Jo Knight will take over as chief executive of AOA in mid-February when the Reverend Dr Bob Mitchell retires after nearly a decade at the helm.
Ms Knight said the transnational issues of poverty, inequality, the climate catastrophe and human conflict would need to be addressed through collaboration.
“International networks and the Church as one of the biggest networks in civil society are very well poised to collaborate together in smart ways to find maximum impact in these areas,” she told The Melbourne Anglican.
“But I think there are younger generations that have a great opportunity to grow in their understanding of what it could be for Anglicans to respond together and work with Anglicans around the world in response to these issues.”
Ms Knight said that engaging these people to follow in the steps of the “faithful stewards” who have supported AOA since its inception was the biggest challenge she faced leading the organisation into its “next season”.
“It can’t be an organisation broadcasting at people. That no longer resonates,” she said.
“People’s hearts need to be touched, and they need to find a way to step in and feel like they are co-contributing or finding different ways to contribute … there’s a lot of opportunities there that I’d like to explore.”
Ms Knight joins AOA from Tearfund, where she was advocacy director, and has 20 years of experience as a Christian leader dedicated to justice and sustainability.
But her passion for helping others goes back to her childhood watching her mother and grandmother’s efforts to care for her aunt, who was born with down syndrome.
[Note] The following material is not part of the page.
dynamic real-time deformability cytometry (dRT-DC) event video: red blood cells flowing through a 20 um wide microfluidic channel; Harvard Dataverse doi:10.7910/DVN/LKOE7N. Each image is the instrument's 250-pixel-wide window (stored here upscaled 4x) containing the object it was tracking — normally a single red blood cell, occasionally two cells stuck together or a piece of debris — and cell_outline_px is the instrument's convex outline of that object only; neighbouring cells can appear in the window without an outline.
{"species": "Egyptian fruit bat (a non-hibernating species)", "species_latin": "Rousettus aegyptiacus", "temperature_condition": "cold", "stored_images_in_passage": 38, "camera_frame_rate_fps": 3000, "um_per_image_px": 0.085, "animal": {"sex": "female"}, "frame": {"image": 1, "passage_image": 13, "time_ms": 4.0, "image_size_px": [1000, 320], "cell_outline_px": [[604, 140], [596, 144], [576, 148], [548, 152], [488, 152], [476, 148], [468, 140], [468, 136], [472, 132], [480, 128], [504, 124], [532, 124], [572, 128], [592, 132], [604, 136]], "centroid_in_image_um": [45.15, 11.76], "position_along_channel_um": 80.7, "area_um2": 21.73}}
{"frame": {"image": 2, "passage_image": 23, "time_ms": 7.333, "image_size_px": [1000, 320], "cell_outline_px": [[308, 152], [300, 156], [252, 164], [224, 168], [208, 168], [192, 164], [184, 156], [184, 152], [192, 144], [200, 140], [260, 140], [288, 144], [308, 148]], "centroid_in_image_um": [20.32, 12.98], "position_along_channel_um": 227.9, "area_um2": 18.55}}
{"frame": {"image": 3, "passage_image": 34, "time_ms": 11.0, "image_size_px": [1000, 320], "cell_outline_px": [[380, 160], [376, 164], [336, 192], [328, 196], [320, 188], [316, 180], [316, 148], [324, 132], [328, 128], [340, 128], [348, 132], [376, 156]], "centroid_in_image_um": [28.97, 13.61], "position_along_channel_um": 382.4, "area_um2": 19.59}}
Their Christian dedication set the foundation for a life that would be shaped by what she felt was God’s calling to help those less fortunate than herself.
Perhaps most formative in her young adulthood was time spent in India with Tearfund, working with Indian theologian and advocate for the poor the Reverend CB Samuel. Her experiences there helped her see that she could be doing so much, and that this dedication was needed at home.
“That was an excellent time of shaping my faith,” she said. “I came away with a great sense of hope in God’s purposes and the part that we are called to play.”
Her part saw her work as a lawyer for refugees during the difficult Howard years, working with non-profits, and thinking about how to engage people with issues of poverty at the newly formed youth poverty agency Oaktree.
She says these years of experience have not only prepared her for the role of chief executive in terms of the skill set required, but also through a sense of belief in God’s plan for her.
“There’s so much around the way God might have been working and shaping and getting your character ready to lead an organisation like this into the next season,” she said.
“There’s been a lot of discerning, a lot of questioning ‘Is this where God is calling me to?’ … and I feel really peaceful and grateful and excited that the answer is ‘yes’.”